◆ Your assignment:
Please return every record exactly, with no pictures included.

Records contained in a dataset
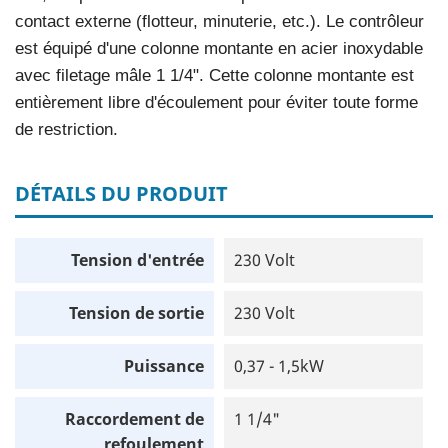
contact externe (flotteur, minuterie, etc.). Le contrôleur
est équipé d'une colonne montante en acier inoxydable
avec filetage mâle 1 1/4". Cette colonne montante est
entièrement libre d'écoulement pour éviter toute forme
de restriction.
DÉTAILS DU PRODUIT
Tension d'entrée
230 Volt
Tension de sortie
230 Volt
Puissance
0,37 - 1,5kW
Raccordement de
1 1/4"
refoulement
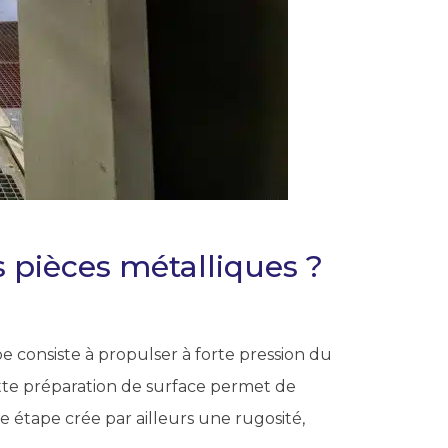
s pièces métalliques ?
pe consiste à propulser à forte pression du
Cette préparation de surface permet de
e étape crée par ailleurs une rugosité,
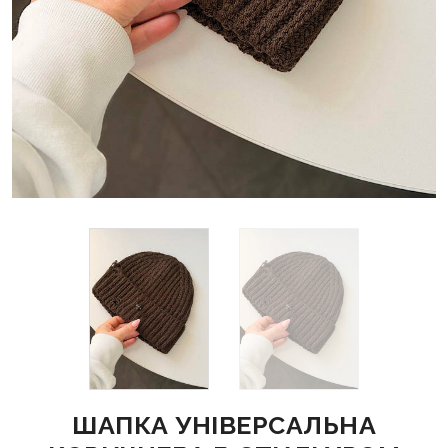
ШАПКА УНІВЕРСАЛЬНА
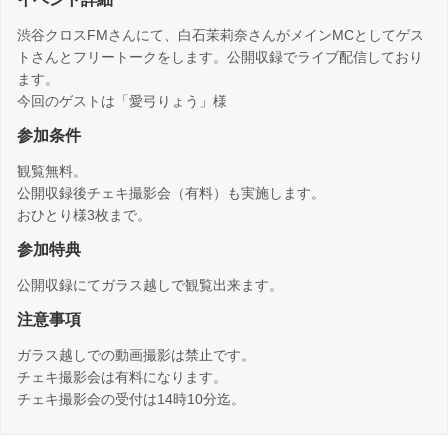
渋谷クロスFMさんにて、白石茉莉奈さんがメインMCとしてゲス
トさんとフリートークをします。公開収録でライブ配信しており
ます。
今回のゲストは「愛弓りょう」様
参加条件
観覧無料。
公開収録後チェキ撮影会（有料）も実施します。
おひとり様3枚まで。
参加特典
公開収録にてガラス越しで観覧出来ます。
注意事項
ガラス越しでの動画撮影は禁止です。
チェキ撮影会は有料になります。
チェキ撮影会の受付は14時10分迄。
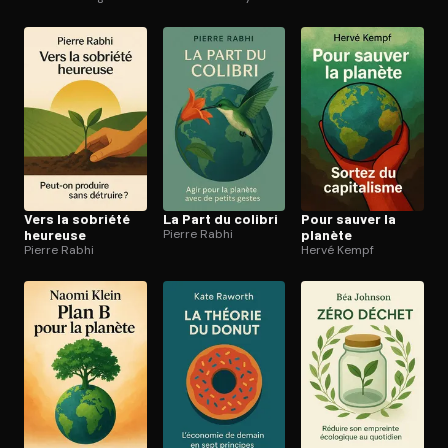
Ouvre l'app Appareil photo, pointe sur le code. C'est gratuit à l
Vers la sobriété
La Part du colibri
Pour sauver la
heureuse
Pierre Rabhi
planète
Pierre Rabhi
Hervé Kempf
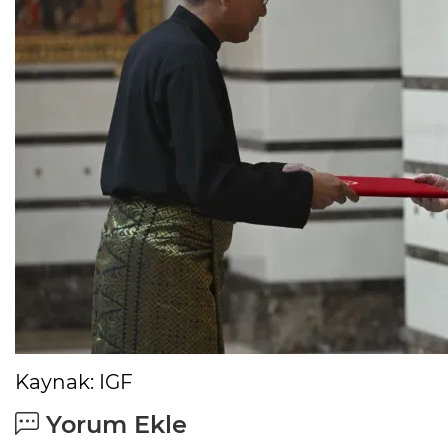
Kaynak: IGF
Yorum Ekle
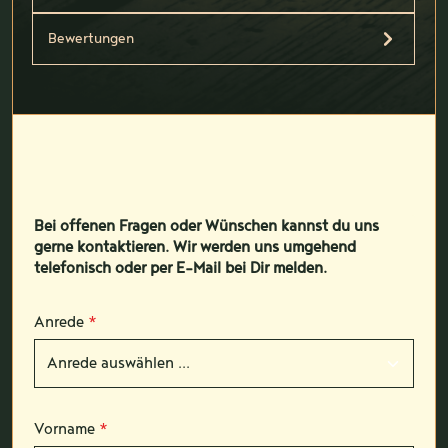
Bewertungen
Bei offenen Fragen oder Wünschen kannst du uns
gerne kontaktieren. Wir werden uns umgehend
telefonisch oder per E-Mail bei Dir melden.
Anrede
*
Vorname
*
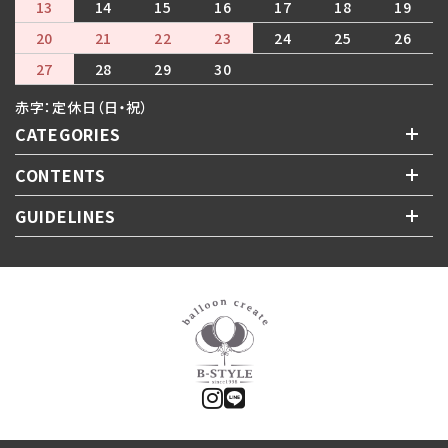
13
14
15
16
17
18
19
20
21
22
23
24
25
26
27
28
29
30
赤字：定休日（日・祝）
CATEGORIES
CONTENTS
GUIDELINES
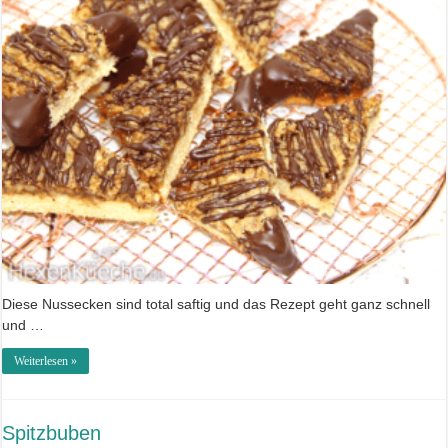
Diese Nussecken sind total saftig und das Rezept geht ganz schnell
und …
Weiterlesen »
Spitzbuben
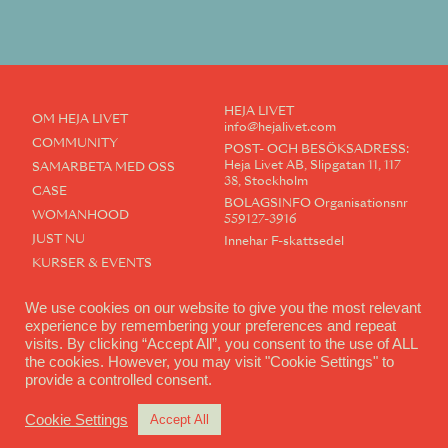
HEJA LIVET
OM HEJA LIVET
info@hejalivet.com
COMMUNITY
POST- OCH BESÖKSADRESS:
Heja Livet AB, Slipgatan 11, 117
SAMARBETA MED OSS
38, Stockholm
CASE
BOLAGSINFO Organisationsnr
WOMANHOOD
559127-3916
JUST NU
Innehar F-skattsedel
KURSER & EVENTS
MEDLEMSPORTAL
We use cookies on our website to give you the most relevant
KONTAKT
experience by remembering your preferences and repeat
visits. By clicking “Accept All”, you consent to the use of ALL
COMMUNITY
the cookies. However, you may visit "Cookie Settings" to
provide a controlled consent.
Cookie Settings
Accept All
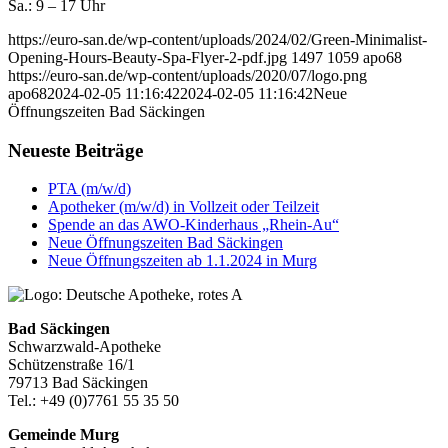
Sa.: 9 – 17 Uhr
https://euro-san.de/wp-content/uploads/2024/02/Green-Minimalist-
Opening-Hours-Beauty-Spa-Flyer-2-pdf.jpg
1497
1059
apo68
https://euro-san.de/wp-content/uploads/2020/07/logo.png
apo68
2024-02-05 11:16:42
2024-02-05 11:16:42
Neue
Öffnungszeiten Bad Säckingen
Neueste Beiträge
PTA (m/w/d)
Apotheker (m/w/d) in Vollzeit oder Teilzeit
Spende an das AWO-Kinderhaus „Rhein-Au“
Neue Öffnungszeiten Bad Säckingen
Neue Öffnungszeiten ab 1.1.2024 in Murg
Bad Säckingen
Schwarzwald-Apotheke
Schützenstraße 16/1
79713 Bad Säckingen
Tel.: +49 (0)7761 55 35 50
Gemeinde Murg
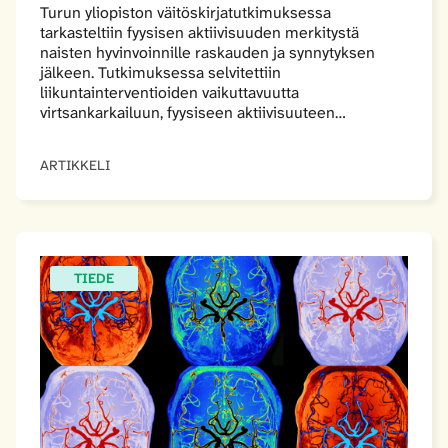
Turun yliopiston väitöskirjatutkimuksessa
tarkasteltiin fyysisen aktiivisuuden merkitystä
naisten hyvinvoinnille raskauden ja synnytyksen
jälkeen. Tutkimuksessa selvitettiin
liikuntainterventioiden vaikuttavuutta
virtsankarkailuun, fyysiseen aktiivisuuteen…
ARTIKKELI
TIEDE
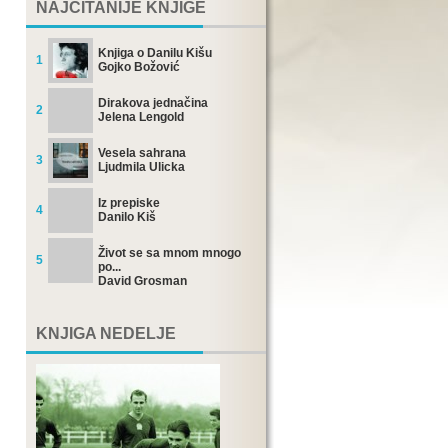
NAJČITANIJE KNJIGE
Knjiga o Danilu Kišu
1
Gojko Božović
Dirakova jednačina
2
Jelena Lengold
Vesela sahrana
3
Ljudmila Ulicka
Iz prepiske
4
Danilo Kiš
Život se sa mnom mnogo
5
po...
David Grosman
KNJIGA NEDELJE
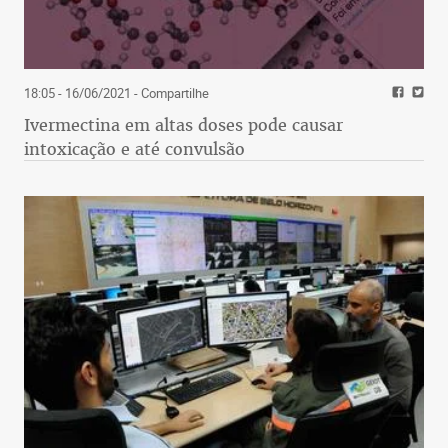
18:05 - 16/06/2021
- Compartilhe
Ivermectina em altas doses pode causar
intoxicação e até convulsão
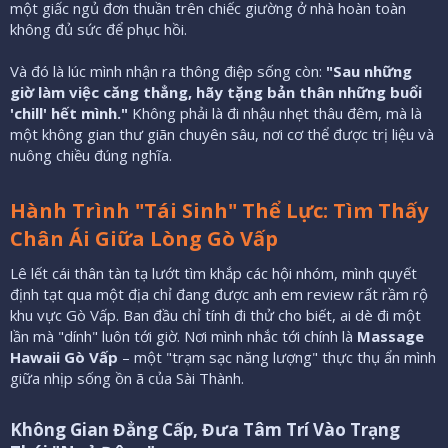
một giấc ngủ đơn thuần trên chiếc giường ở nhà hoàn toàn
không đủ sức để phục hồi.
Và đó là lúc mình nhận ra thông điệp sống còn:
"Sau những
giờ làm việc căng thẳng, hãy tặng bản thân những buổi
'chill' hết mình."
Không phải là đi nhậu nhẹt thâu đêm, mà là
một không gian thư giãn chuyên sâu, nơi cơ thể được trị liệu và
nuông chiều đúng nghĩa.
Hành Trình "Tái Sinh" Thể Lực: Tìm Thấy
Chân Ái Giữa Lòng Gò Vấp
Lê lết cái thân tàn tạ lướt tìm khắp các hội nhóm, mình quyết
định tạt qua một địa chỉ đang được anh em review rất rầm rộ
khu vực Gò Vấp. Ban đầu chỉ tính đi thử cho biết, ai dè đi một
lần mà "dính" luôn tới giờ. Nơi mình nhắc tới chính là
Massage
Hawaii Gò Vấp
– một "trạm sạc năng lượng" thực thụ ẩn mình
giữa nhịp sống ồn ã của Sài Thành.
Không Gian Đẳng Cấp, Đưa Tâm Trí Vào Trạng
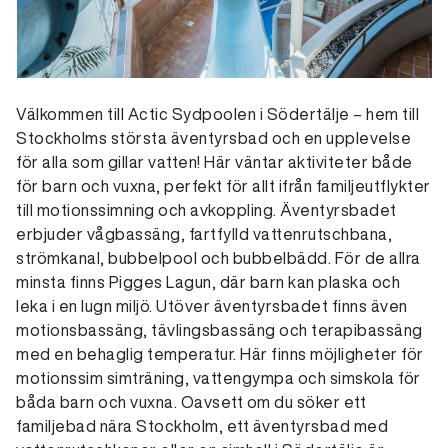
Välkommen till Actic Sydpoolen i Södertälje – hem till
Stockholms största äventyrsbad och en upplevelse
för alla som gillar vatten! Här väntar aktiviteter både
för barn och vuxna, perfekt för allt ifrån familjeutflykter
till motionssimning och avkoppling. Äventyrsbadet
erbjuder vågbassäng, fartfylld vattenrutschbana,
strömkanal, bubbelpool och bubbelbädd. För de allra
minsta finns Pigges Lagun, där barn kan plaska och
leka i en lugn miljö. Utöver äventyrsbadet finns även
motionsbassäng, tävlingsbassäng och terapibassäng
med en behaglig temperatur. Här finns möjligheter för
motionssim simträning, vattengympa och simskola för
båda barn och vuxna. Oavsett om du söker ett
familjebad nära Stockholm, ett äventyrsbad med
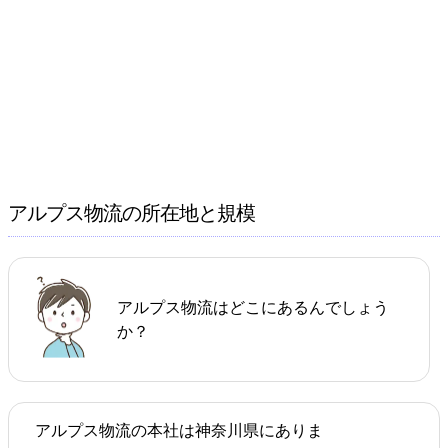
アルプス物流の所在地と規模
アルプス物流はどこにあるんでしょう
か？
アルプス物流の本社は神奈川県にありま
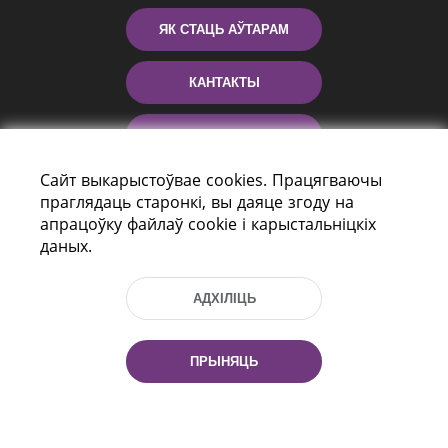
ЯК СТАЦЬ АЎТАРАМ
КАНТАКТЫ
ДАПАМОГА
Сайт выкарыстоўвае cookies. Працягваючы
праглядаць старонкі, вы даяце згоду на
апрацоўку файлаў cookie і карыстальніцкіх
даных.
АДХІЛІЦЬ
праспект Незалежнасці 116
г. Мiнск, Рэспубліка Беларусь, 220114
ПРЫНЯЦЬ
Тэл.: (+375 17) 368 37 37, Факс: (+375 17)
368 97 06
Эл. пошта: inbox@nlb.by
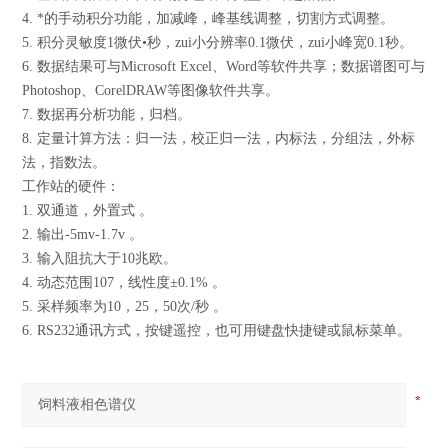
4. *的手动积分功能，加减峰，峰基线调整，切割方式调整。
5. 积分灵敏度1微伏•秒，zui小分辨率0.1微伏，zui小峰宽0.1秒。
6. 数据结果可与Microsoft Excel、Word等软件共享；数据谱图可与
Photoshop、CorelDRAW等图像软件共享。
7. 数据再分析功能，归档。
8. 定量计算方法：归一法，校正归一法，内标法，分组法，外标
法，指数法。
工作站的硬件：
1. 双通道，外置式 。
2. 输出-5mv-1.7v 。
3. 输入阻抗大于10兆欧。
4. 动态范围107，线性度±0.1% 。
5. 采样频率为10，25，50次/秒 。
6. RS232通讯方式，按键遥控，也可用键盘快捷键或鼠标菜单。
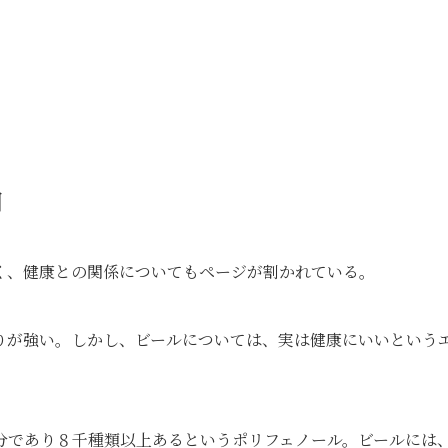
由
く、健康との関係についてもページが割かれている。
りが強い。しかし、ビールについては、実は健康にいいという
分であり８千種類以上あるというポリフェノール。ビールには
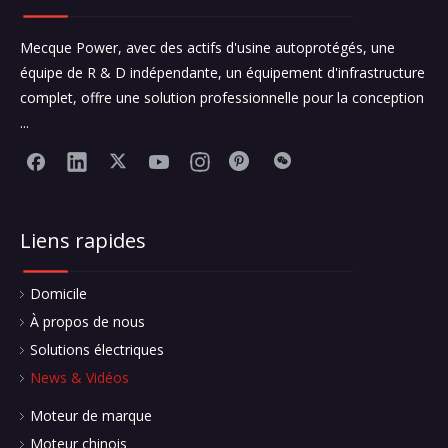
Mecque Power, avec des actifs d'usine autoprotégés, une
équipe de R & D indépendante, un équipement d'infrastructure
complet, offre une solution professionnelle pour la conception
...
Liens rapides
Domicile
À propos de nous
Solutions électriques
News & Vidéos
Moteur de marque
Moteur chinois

◆ Reply to the exercise:
contact externe (flotteur, minuterie, etc.). Le contrôleur
est équipé d'une colonne montante en acier inoxydable
avec filetage mâle 1 1/4". Cette colonne montante est
entièrement libre d'écoulement pour éviter toute forme
de restriction.
DÉTAILS DU PRODUIT
Tension d'entrée
230 Volt
Tension de sortie
230 Volt
Puissance
0,37 - 1,5kW
Raccordement de
1 1/4"
refoulement
s pièces métalliques ?
pe consiste à propulser à forte pression du
Cette préparation de surface permet de
e étape crée par ailleurs une rugosité,
ШАПКА УНІВЕРСАЛЬНА
渋谷クロスFMさんにて、白石茉莉奈さんがメインMCとしてゲス
トさんとフリートークをします。公開収録でライブ配信しており
ます。
今回のゲストは「愛弓りょう」様
参加条件
観覧無料。
公開収録後チェキ撮影会（有料）も実施します。
おひとり様3枚まで。
参加特典
公開収録にてガラス越しで観覧出来ます。
注意事項
ガラス越しでの動画撮影は禁止です。
チェキ撮影会は有料になります。
チェキ撮影会の受付は14時10分迄。
Ouvre l'app Appareil photo, pointe sur le code. C'est gratuit à l
Vers la sobriété
La Part du colibri
Pour sauver la
heureuse
Pierre Rabhi
planète
Pierre Rabhi
Hervé Kempf
Kaynak: IGF
Yorum Ekle
Bewertungen
Bei offenen Fragen oder Wünschen kannst du uns
gerne kontaktieren. Wir werden uns umgehend
telefonisch oder per E-Mail bei Dir melden.
Anrede
*
Vorname
*
13
14
15
16
17
18
19
20
21
22
23
24
25
26
27
28
29
30
赤字：定休日（日・祝）
CATEGORIES
CONTENTS
GUIDELINES
Diese Nussecken sind total saftig und das Rezept geht ganz schnell
und …
Weiterlesen »
Spitzbuben
HEJA LIVET
OM HEJA LIVET
info@hejalivet.com
COMMUNITY
POST- OCH BESÖKSADRESS:
Heja Livet AB, Slipgatan 11, 117
SAMARBETA MED OSS
38, Stockholm
CASE
BOLAGSINFO Organisationsnr
WOMANHOOD
559127-3916
JUST NU
Innehar F-skattsedel
KURSER & EVENTS
MEDLEMSPORTAL
We use cookies on our website to give you the most relevant
KONTAKT
experience by remembering your preferences and repeat
visits. By clicking “Accept All”, you consent to the use of ALL
COMMUNITY
the cookies. However, you may visit "Cookie Settings" to
provide a controlled consent.
Cookie Settings
Accept All
Sa.: 9 – 17 Uhr
https://euro-san.de/wp-content/uploads/2024/02/Green-Minimalist-
Opening-Hours-Beauty-Spa-Flyer-2-pdf.jpg
1497
1059
apo68
https://euro-san.de/wp-content/uploads/2020/07/logo.png
apo68
2024-02-05 11:16:42
2024-02-05 11:16:42
Neue
Öffnungszeiten Bad Säckingen
Neueste Beiträge
PTA (m/w/d)
Apotheker (m/w/d) in Vollzeit oder Teilzeit
Spende an das AWO-Kinderhaus „Rhein-Au“
Neue Öffnungszeiten Bad Säckingen
Neue Öffnungszeiten ab 1.1.2024 in Murg
Bad Säckingen
Schwarzwald-Apotheke
Schützenstraße 16/1
79713 Bad Säckingen
Tel.: +49 (0)7761 55 35 50
Gemeinde Murg
Turun yliopiston väitöskirjatutkimuksessa
tarkasteltiin fyysisen aktiivisuuden merkitystä
naisten hyvinvoinnille raskauden ja synnytyksen
jälkeen. Tutkimuksessa selvitettiin
liikuntainterventioiden vaikuttavuutta
virtsankarkailuun, fyysiseen aktiivisuuteen…
ARTIKKELI
TIEDE
NAJČITANIJE KNJIGE
Knjiga o Danilu Kišu
1
Gojko Božović
Dirakova jednačina
2
Jelena Lengold
Vesela sahrana
3
Ljudmila Ulicka
Iz prepiske
4
Danilo Kiš
Život se sa mnom mnogo
5
po...
David Grosman
KNJIGA NEDELJE
18:05 - 16/06/2021
- Compartilhe
Ivermectina em altas doses pode causar
intoxicação e até convulsão
một giấc ngủ đơn thuần trên chiếc giường ở nhà hoàn toàn
không đủ sức để phục hồi.
Và đó là lúc mình nhận ra thông điệp sống còn:
"Sau những
giờ làm việc căng thẳng, hãy tặng bản thân những buổi
'chill' hết mình."
Không phải là đi nhậu nhẹt thâu đêm, mà là
một không gian thư giãn chuyên sâu, nơi cơ thể được trị liệu và
nuông chiều đúng nghĩa.
Hành Trình "Tái Sinh" Thể Lực: Tìm Thấy
Chân Ái Giữa Lòng Gò Vấp
Lê lết cái thân tàn tạ lướt tìm khắp các hội nhóm, mình quyết
định tạt qua một địa chỉ đang được anh em review rất rầm rộ
khu vực Gò Vấp. Ban đầu chỉ tính đi thử cho biết, ai dè đi một
lần mà "dính" luôn tới giờ. Nơi mình nhắc tới chính là
Massage
Hawaii Gò Vấp
– một "trạm sạc năng lượng" thực thụ ẩn mình
giữa nhịp sống ồn ã của Sài Thành.
Không Gian Đẳng Cấp, Đưa Tâm Trí Vào Trạng
Välkommen till Actic Sydpoolen i Södertälje – hem till
Stockholms största äventyrsbad och en upplevelse
för alla som gillar vatten! Här väntar aktiviteter både
för barn och vuxna, perfekt för allt ifrån familjeutflykter
till motionssimning och avkoppling. Äventyrsbadet
erbjuder vågbassäng, fartfylld vattenrutschbana,
strömkanal, bubbelpool och bubbelbädd. För de allra
minsta finns Pigges Lagun, där barn kan plaska och
leka i en lugn miljö. Utöver äventyrsbadet finns även
motionsbassäng, tävlingsbassäng och terapibassäng
med en behaglig temperatur. Här finns möjligheter för
motionssim simträning, vattengympa och simskola för
båda barn och vuxna. Oavsett om du söker ett
familjebad nära Stockholm, ett äventyrsbad med
アルプス物流の所在地と規模
アルプス物流はどこにあるんでしょう
か？
アルプス物流の本社は神奈川県にありま
ЯК СТАЦЬ АЎТАРАМ
КАНТАКТЫ
ДАПАМОГА
Сайт выкарыстоўвае cookies. Працягваючы
праглядаць старонкі, вы даяце згоду на
апрацоўку файлаў cookie і карыстальніцкіх
даных.
АДХІЛІЦЬ
праспект Незалежнасці 116
г. Мiнск, Рэспубліка Беларусь, 220114
ПРЫНЯЦЬ
Тэл.: (+375 17) 368 37 37, Факс: (+375 17)
368 97 06
Эл. пошта: inbox@nlb.by
4. *的手动积分功能，加减峰，峰基线调整，切割方式调整。
5. 积分灵敏度1微伏•秒，zui小分辨率0.1微伏，zui小峰宽0.1秒。
6. 数据结果可与Microsoft Excel、Word等软件共享；数据谱图可与
Photoshop、CorelDRAW等图像软件共享。
7. 数据再分析功能，归档。
8. 定量计算方法：归一法，校正归一法，内标法，分组法，外标
法，指数法。
工作站的硬件：
1. 双通道，外置式 。
2. 输出-5mv-1.7v 。
3. 输入阻抗大于10兆欧。
4. 动态范围107，线性度±0.1% 。
5. 采样频率为10，25，50次/秒 。
6. RS232通讯方式，按键遥控，也可用键盘快捷键或鼠标菜单。
由
く、健康との関係についてもページが割かれている。
りが強い。しかし、ビールについては、実は健康にいいという
分であり８千種類以上あるというポリフェノール。ビールには
Mecque Power, avec des actifs d'usine autoprotégés, une
équipe de R & D indépendante, un équipement d'infrastructure
complet, offre une solution professionnelle pour la conception
...
Liens rapides
Domicile
À propos de nous
Solutions électriques
News & Vidéos
Moteur de marque
Moteur chinois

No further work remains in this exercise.